Es un hambre voraz que solo se sacia hablando. Cualquier excusa es buena para sacar el tema y lanzar la pregunta al aire, en busca de cómplices que, como tú, necesiten su ración de charla: “¿Habéis visto el último de…?” Si son ustedes consumidores habituales de series de televisión, ya saben a lo que me refiero. Es una dolencia fascinante. En fin, estoy obsesionado con ‘House of Cards’, ¿la vieron?
La trama política que protagoniza el ambicioso congresista Francis J. Underwood (Kevin Spacey) tiene el encanto realista de ‘The Wire’ y la poderosa destrucción de ‘Breaking Bad’. Un guión excelente que, sin embargo, no sería tan sobresaliente sin la presencia de Spacey. Él es ‘House of Cards’. Él y su arrollador carisma que doblega a los personajes que le rodean dentro y fuera de la pantalla.

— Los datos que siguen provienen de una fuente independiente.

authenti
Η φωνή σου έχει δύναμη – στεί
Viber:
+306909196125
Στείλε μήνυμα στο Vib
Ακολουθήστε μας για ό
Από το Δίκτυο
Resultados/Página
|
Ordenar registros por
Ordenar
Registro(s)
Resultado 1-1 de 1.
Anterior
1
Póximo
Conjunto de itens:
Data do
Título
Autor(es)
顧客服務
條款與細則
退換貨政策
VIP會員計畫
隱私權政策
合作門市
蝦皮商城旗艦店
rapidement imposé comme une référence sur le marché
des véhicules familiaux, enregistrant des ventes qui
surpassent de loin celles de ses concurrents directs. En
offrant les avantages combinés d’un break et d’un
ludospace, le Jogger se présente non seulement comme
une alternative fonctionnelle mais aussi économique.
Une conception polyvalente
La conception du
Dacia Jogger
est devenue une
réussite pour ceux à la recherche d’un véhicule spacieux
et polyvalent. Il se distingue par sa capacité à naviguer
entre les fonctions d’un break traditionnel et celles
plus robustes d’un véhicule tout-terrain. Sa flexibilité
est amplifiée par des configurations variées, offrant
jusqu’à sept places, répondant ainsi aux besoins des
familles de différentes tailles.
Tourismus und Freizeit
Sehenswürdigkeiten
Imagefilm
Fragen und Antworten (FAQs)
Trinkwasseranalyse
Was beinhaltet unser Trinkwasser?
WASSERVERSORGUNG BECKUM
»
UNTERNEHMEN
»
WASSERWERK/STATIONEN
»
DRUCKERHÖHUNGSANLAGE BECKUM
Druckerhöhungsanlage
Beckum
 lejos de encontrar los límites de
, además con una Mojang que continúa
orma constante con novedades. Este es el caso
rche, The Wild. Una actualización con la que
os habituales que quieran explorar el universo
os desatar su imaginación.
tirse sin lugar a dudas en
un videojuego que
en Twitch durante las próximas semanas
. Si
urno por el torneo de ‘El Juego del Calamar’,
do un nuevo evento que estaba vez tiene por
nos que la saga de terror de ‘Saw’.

Aunque sería injusto menospreciar al resto del casting, sobre todo a Robin Wright, que intrepreta a Claire Underwood bajo la certeza de que detrás de todo gran hombre hay una gran mujer. Ambos, por cierto, ilustran hasta el extremo otra máxima:el fin justifica los medios… Y el poder merece todos los medios.
Estoy hipnotizado desde los primeros minutos del primer capítulo de la primera temporada. Y cada vez un poco más. Concretamente, cada vez que Underwood se dirige a la cámara para realizar una especie de oscuro confesionario de Gran Hermano con nosotros, los espectadores. Tengo la sensación de que, al conocer sus planes, soy parte de la trama, de la corrupción. Del pecado.